The US Navy is building Guam into a more capable submarine hub, able to keep its boats ready closer to potential flashpoints in Asia. The arrival of USS Tucson this month—an outwardly routine exchange of one vessel for another—highlights the supporting network behind that effort.
USS Tucson, a Los Angeles-class nuclear-powered attack submarine commissioned in 1995, reached its new home port at Naval Base Guam in July. Navy photographs and captions show the boat arriving on 10 July, although the text of the accompanying announcement gives 10 June. Its transfer followed the departure of USS Jefferson City, another boat of the same class, for Pearl Harbor. Tucson joined three submarines already based on Guam, leaving the island with four.
The Navy describes the move as part of its “strategic laydown” in the Pacific. On paper it is a straightforward exchange of one hull for another, but the more consequential change is taking place ashore.
At Polaris Point, Submarine Squadron 15 keeps Guam-based and visiting boats trained and ready. The island is home port to the Navy’s only two submarine tenders, USS Frank Cable and USS Emory S. Land, which alternate between servicing vessels in Apra Harbor and supporting ships farther forward.
The Navy has also been expanding its maintenance footprint on Guam. Polaris Point is the primary site for intermediate maintenance and repair of submarines deployed in the western Pacific, according to Navy documents. During Valiant Shield 2026, US Indo-Pacific Command opened a forward multi-domain training and experimentation facility on the island, equipped with command-and-control, communications and intelligence systems.
Not all those elements are new, nor has the Navy presented them as a single programme tied to Tucson. Together, however, they show how Guam is becoming more than a place to berth submarines. The objective is to keep boats ready farther forward and reduce the need to return to Hawaii for some maintenance and support.
That matters because counting hulls captures only the visible part of undersea power. A submarine’s real value rests on the trained crews and maintenance capacity that keep it at sea and available when commanders call.
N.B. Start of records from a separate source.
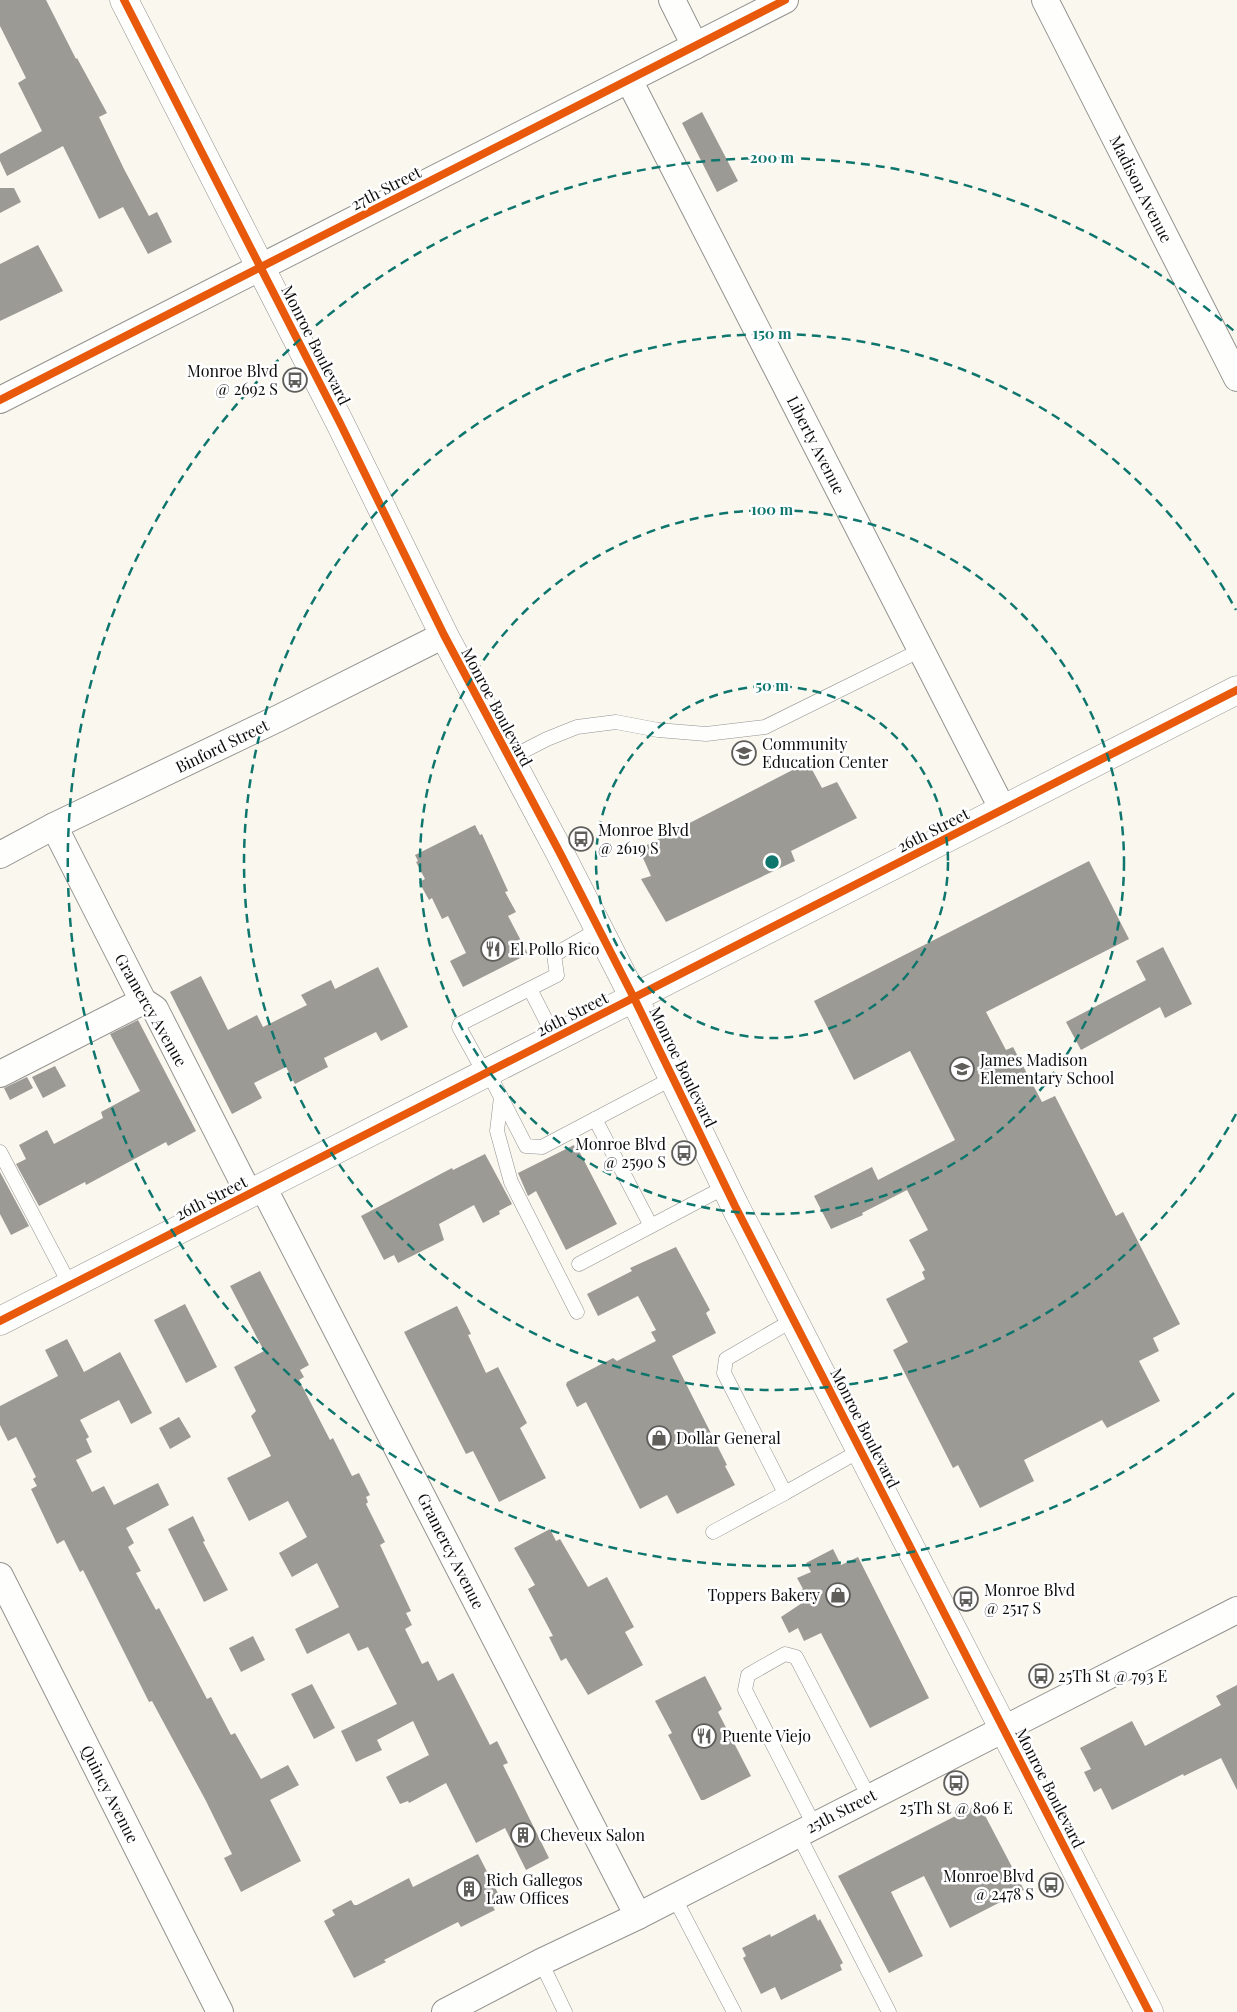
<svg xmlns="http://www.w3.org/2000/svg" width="1237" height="2012" font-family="'Playfair Display',serif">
<rect width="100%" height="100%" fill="#faf7ef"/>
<!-- building -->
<g fill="#9c9a95">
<polygon points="0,0 46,0 76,59 77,58 107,113 99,117 124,169 149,216 157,212 172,242 148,254 123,207 99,219 63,146 7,176 0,161 0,154 42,131 18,83 26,78 0,26"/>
<polygon points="702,112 738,181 717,192 682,123"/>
<polygon points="0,188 14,188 21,202 0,213"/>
<polygon points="38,245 63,291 0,321 0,264"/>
<polygon points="808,762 822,788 837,782 857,818 791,851 795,861 666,922 641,879 651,876 639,849"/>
<polygon points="475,825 480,835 482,834 508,891 505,892 516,912 508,916 528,954 463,987 450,961 466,953 448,916 442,919 432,898 429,900 419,882 425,879 416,862 418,861 415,855"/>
<polygon points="1089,861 1129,939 986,1012 1006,1050 1013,1047 1042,1102 1055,1096 1116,1216 1123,1212 1180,1324 1153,1338 1159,1351 1139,1361 1160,1401 1107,1428 1102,1420 1024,1460 1034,1481 980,1508 958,1465 953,1468 893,1350 908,1342 886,1299 925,1279 922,1272 925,1270 909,1240 928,1230 907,1190 862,1213 863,1215 831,1229 814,1196 872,1167 878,1180 955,1140 910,1051 854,1080 814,1001"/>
<polygon points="1163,947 1192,1004 1165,1018 1160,1007 1081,1050 1066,1022 1146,980 1136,961"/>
<polygon points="378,967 408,1027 381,1041 376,1032 324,1058 328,1067 295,1084 286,1067 254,1083 262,1098 232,1114 170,992 201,976 228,1030 257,1015 263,1027 307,1005 301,995 331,980 335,989"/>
<polygon points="138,1020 196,1131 168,1146 166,1142 86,1185 85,1182 39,1206 16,1164 26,1159 19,1145 47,1130 54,1144 103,1118 101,1112 140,1091 110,1034"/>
<polygon points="55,1066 66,1086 43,1098 32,1077"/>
<polygon points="27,1077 33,1088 10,1100 4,1088"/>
<polygon points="574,1145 576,1148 577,1147 617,1224 566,1250 536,1191 528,1196 518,1173"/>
<polygon points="485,1154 512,1204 499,1211 500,1214 483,1223 474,1205 439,1224 444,1240 398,1263 394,1255 384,1260 361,1216 452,1168 453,1170"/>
<polygon points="0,1172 29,1226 11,1235 0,1214"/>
<polygon points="676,1247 710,1310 706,1313 716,1333 672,1356 727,1465 725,1466 735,1485 677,1514 667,1495 640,1509 586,1402 577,1407 566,1385 567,1382 613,1358 617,1361 656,1341 651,1332 656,1330 638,1296 598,1316 587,1294 632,1271 630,1268"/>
<polygon points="260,1271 309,1365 300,1370 304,1377 299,1380 330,1440 333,1438 352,1476 359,1473 370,1495 366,1497 368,1502 366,1504 385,1542 380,1545 411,1611 406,1613 412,1625 405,1629 422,1664 428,1661 438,1681 453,1673 490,1745 497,1741 508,1763 503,1765 549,1858 526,1870 505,1828 476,1843 446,1783 409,1803 408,1801 400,1804 386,1777 429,1755 413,1721 377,1740 382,1750 356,1762 341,1731 397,1704 368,1647 358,1651 349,1633 307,1654 295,1629 339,1607 317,1563 292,1577 279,1553 307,1537 288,1501 249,1521 227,1478 271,1456 251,1416 256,1411 234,1367 264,1351 230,1286"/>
<polygon points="185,1304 217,1367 186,1383 154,1320"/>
<polygon points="457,1306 471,1334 468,1335 486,1373 498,1367 527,1423 520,1428 546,1478 499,1502 473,1451 466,1454 404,1332"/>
<polygon points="67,1339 84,1372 120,1352 152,1413 131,1424 119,1400 80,1420 89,1437 86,1439 92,1452 76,1460 92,1492 104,1486 114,1505 158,1483 169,1505 126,1528 134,1543 128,1547 141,1571 136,1573 156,1610 159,1608 207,1699 211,1697 231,1735 235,1733 261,1779 288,1765 299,1785 270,1800 301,1861 241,1892 224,1858 232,1854 206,1801 152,1701 149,1702 83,1570 80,1572 64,1540 57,1544 31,1489 37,1486 33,1479 36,1477 16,1437 8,1441 0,1425 0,1406 58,1376 45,1350"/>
<polygon points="179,1417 191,1437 170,1449 159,1428"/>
<polygon points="193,1516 205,1541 203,1542 228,1590 204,1602 168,1529"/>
<polygon points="550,1529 556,1541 560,1539 588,1587 607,1577 634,1627 625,1632 643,1665 588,1695 566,1658 561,1661 549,1637 553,1636 528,1589 535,1585 514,1548"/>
<polygon points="833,1549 841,1565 858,1557 929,1698 870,1728 821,1633 804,1641 798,1628 789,1633 781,1617 802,1603 797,1592 803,1589 797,1578 811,1572 806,1563"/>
<polygon points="253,1636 265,1660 241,1672 229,1648"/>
<polygon points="705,1676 722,1709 718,1712 751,1776 704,1800 701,1800 668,1735 672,1733 655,1701"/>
<polygon points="312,1684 335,1728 314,1739 291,1694"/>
<polygon points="1237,1685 1237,1790 1221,1758 1184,1776 1183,1774 1112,1810 1101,1788 1094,1792 1084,1772 1091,1769 1080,1748 1132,1721 1145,1746 1221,1705 1216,1696"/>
<polygon points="979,1804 1024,1890 950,1928 924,1876 891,1892 923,1956 889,1973 838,1876"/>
<polygon points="478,1854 503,1903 493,1907 495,1910 461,1927 458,1922 384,1960 386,1962 354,1978 324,1921 335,1915 332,1910 351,1900 354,1905 357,1905 409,1878 413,1887"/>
<polygon points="815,1914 818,1921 820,1919 843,1963 840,1965 842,1970 781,2000 775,1987 761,1994 743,1958 746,1956 742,1948 770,1934 771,1937"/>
</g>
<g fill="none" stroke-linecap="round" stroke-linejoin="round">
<!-- service casing -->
<g stroke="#93928e" stroke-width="15">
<g id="service">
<polyline points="508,759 547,739 577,727 616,722 658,730 706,734 765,727 921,650"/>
<polyline points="530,989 555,1038"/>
<polyline points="488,1072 526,1146 542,1147 673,1078"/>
<polyline points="485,1074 459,1027 460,1024 557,975 554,955 599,929"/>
<polyline points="501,1097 497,1131 511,1182 577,1312"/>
<polyline points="595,1119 651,1226 725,1187"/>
<polyline points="0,1152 70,1285"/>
<polyline points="579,1264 651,1226"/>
<polyline points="785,1493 861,1450"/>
<polyline points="713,1532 785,1493 724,1373 726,1359 793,1320"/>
<polyline points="814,1825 745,1690 748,1675 785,1654 796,1657 869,1797"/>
<polyline points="798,1834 889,2012"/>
<polyline points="674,1897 734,2012"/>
<polyline points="541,1962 565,2012"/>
</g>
</g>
<!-- minor casing -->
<g stroke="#93928e" stroke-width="28">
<g id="minor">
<polyline points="672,0 695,46"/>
<polyline points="1045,0 1237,378"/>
<polyline points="629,80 1003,810"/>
<polyline points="0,400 785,0"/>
<polyline points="54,826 143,1001 155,1009 249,1194"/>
<polyline points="0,855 54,826 279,718 444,635"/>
<polyline points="0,1074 143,1001"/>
<polyline points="263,1187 638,1916"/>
<polyline points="0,1576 220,2012"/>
<polyline points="445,2012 541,1962 638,1916 1237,1610"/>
</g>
</g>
<!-- tertiary casing -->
<g stroke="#93928e" stroke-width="29">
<g id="tertiary">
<polyline points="124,0 340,423 444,635 560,853 634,998 735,1206 1149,2012"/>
<polyline points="0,1321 1237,690"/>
</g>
</g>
<!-- service -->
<use href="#service" stroke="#fefefd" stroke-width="14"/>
<!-- minor -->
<use href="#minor" stroke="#fefefd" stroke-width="26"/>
<!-- tertiary -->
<use href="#tertiary" stroke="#fefefd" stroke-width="28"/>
<!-- cycleway casing -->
<g stroke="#fff" stroke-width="11">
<g id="cycleway">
<polyline points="124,0 340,423 444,635 560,853 634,998 735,1206 1149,2012"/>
<polyline points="0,400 785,0"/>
<polyline points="0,1321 1237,690"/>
</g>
</g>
<!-- cycleway -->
<use href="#cycleway" stroke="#e8590c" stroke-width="8"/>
</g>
<!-- distance rings -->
<g fill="none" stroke="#0f766e" stroke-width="2.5" stroke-dasharray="9 6">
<circle cx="772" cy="862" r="176"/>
<circle cx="772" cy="862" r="352"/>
<path d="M1236 1114A528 528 0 1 1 1236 610"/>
<path d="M1234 1393A704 704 0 1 1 1234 331"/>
</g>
<!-- icons -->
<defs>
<g id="bus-ring" transform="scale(1.25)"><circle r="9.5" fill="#fff" stroke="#5f5e5b" stroke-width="1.5"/><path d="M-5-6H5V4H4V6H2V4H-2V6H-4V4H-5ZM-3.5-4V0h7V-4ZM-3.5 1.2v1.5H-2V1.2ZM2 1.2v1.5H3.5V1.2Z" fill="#5f5e5b"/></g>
<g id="university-ring" transform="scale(1.25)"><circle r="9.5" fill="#fff" stroke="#5f5e5b" stroke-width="1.5"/><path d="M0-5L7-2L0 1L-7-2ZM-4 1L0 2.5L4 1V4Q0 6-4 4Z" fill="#5f5e5b"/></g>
<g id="restaurant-ring" transform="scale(1.25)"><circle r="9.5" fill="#fff" stroke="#5f5e5b" stroke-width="1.5"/><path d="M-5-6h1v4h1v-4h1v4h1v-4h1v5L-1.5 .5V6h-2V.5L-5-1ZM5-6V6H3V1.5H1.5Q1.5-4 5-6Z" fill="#5f5e5b"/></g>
<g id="school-ring" transform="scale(1.25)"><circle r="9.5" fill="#fff" stroke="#5f5e5b" stroke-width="1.5"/><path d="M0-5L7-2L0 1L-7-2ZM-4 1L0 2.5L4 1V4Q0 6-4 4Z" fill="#5f5e5b"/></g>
<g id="shop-ring" transform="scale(1.25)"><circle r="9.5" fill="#fff" stroke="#5f5e5b" stroke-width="1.5"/><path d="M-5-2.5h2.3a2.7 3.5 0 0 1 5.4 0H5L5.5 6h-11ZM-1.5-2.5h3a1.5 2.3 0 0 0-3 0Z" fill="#5f5e5b"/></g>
<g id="building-ring" transform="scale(1.25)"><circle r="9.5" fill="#fff" stroke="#5f5e5b" stroke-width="1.5"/><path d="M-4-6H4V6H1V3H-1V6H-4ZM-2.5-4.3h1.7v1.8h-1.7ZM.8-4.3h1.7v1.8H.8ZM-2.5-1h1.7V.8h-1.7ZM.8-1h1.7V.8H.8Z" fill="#5f5e5b"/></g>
</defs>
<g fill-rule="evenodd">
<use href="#bus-ring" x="295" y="380"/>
<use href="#university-ring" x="744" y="753"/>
<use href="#bus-ring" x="581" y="839"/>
<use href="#restaurant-ring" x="493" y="949"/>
<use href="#school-ring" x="962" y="1069"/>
<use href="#bus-ring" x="684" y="1153"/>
<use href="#shop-ring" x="659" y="1438"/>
<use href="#shop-ring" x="838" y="1595"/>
<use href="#bus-ring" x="966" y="1599"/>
<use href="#bus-ring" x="1041" y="1676"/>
<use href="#restaurant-ring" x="704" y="1736"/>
<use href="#bus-ring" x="956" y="1783"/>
<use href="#building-ring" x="523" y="1835"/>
<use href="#bus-ring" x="1051" y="1885"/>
<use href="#building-ring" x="469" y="1889"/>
</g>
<g text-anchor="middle" stroke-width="5" stroke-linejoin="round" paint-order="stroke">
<!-- street labels -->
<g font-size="16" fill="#0c0c0c" stroke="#fff">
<text transform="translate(386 188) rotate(-27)" y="6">27th Street</text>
<text transform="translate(1141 189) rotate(63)" y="6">Madison Avenue</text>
<text transform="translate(316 345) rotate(63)" y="6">Monroe Boulevard</text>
<text transform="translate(816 445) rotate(63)" y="6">Liberty Avenue</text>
<text transform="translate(497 707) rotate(62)" y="6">Monroe Boulevard</text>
<text transform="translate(222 746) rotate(-26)" y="6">Binford Street</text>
<text transform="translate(933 830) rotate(-27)" y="6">26th Street</text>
<text transform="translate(151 1010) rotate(60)" y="6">Gramercy Avenue</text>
<text transform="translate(572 1014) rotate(-27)" y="6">26th Street</text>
<text transform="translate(683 1067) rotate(64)" y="6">Monroe Boulevard</text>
<text transform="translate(211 1198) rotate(-27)" y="6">26th Street</text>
<text transform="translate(865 1428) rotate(63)" y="6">Monroe Boulevard</text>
<text transform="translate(451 1551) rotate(63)" y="6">Gramercy Avenue</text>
<text transform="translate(1050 1788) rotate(63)" y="6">Monroe Boulevard</text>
<text transform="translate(110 1794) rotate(63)" y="6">Quincy Avenue</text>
<text transform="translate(841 1811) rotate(-27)" y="6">25th Street</text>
</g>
<!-- poi labels -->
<g font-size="16" fill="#0c0c0c" stroke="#fff" text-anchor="start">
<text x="278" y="377" text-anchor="end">Monroe Blvd<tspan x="278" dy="18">@ 2692 S</tspan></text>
<text x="762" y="750">Community<tspan x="762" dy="18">Education Center</tspan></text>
<text x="598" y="836">Monroe Blvd<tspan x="598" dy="18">@ 2619 S</tspan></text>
<text x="510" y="955">El Pollo Rico</text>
<text x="980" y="1066">James Madison<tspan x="980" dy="18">Elementary School</tspan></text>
<text x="666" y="1150" text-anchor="end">Monroe Blvd<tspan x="666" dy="18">@ 2590 S</tspan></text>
<text x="676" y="1444">Dollar General</text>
<text x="984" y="1596">Monroe Blvd<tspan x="984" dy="18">@ 2517 S</tspan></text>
<text x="820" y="1601" text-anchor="end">Toppers Bakery</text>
<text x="1058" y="1682">25Th St @ 793 E</text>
<text x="722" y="1742">Puente Viejo</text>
<text x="956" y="1814" text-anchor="middle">25Th St @ 806 E</text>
<text x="540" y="1841">Cheveux Salon</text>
<text x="1034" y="1882" text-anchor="end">Monroe Blvd<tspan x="1034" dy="18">@ 2478 S</tspan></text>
<text x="486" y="1886">Rich Gallegos<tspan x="486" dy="18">Law Offices</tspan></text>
</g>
</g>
<circle cx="772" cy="862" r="8" fill="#0f766e" stroke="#fff" stroke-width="2.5"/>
<g font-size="15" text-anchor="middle" font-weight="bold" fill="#0f766e" stroke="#fff" stroke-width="5" stroke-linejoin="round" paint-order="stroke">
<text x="772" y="163">200 m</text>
<text x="772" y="339">150 m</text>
<text x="772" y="515">100 m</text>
<text x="772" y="691">50 m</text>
</g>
</svg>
Guam’s force includes USS Minnesota, which in November 2024 became the first Virginia-class attack submarine forward-deployed to the island. Its presence alongside older Los Angeles-class boats points to a gradual refresh rather than a sudden expansion. The current tally is not unprecedented: Guam has hosted three, four and, in 2022, five attack submarines, according to the Congressional Research Service.
The island is well placed for its widening role. Guam lies closer than Hawaii or the continental US to potential operating areas around Taiwan and the South China Sea. As American territory, it also avoids some of the political conditions that can accompany operations from an ally’s bases.
That geography is also a liability. China fields missiles capable of reaching Guam, while North Korea may also be able to threaten it. The US is developing an integrated air-and-missile defence system on the island in response to increased Chinese military activity, according to the Government Accountability Office.
The build-up remains incomplete. The watchdog found in 2025 that the Pentagon had not fully determined how many personnel would be needed to operate and sustain the defence system or completed their deployment schedule, complicating plans for housing and related services.
Guam therefore faces a built-in tension. Every layer of defence and maintenance makes the island more useful while concentrating people and military capability on a small, exposed territory. Its civilian infrastructure must also support the growing mission.
Tucson arrives in a very different Guam from the one earlier submarines knew: a forward base being equipped to keep boats ready for longer without sending them back to Hawaii for every repair or support requirement. Whether that network will be complete before it is tested remains unclear.